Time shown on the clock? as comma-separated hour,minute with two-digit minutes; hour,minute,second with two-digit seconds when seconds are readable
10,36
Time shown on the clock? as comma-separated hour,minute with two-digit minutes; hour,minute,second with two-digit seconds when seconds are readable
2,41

---

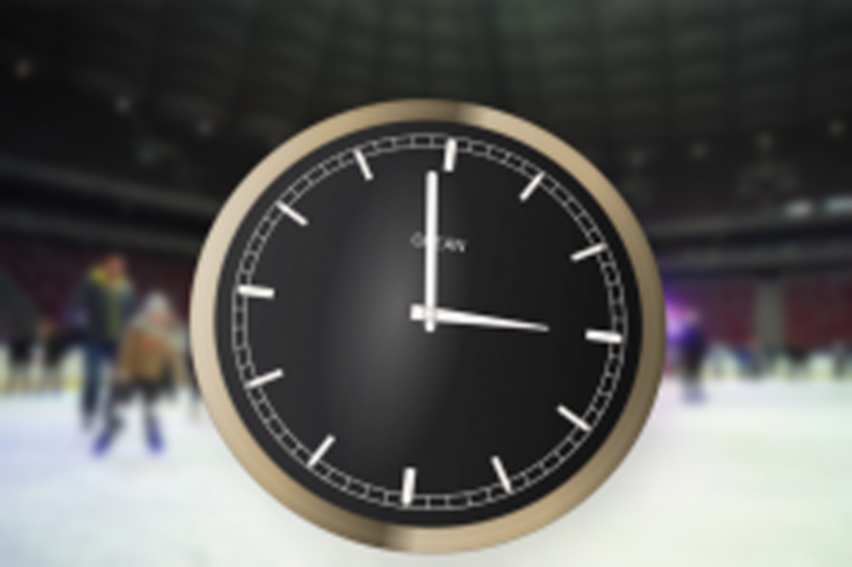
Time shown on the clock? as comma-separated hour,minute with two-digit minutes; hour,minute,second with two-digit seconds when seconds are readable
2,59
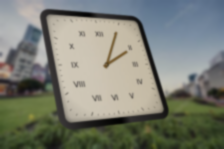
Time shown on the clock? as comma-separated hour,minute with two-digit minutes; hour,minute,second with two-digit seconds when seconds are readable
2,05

---

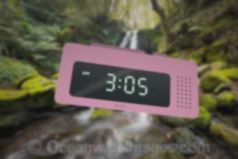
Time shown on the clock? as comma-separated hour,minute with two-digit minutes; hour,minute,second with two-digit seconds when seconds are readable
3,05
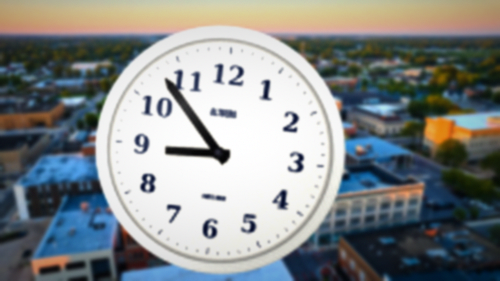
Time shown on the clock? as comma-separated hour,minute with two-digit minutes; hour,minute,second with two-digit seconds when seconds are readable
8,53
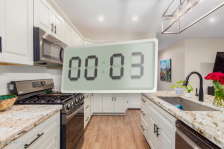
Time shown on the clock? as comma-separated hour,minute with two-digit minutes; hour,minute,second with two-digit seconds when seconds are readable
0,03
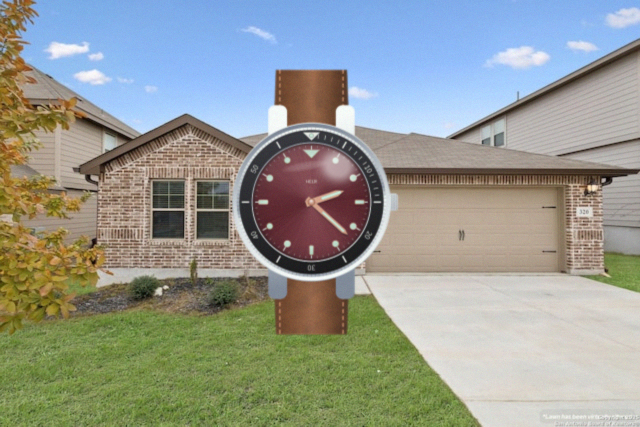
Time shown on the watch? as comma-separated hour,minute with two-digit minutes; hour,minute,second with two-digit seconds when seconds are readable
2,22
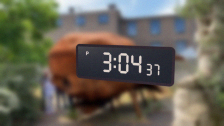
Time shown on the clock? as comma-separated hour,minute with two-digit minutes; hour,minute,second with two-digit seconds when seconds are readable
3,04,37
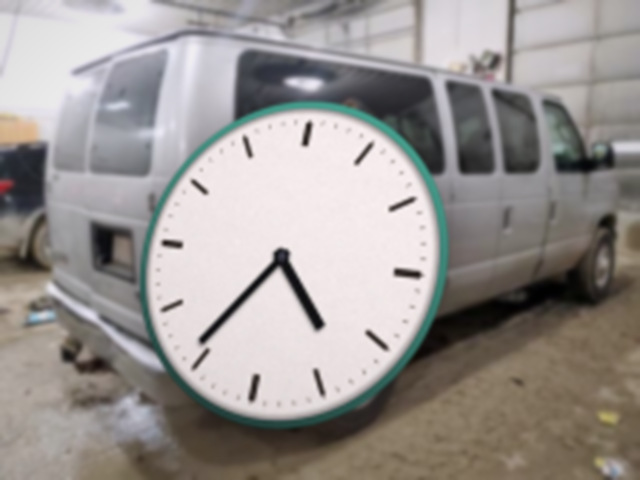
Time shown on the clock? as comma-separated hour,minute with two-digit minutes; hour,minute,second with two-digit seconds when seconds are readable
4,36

## Exercise objective
How many lines in the items above contain the string "watch", matching case exactly? Reply with the number only.

## Output
1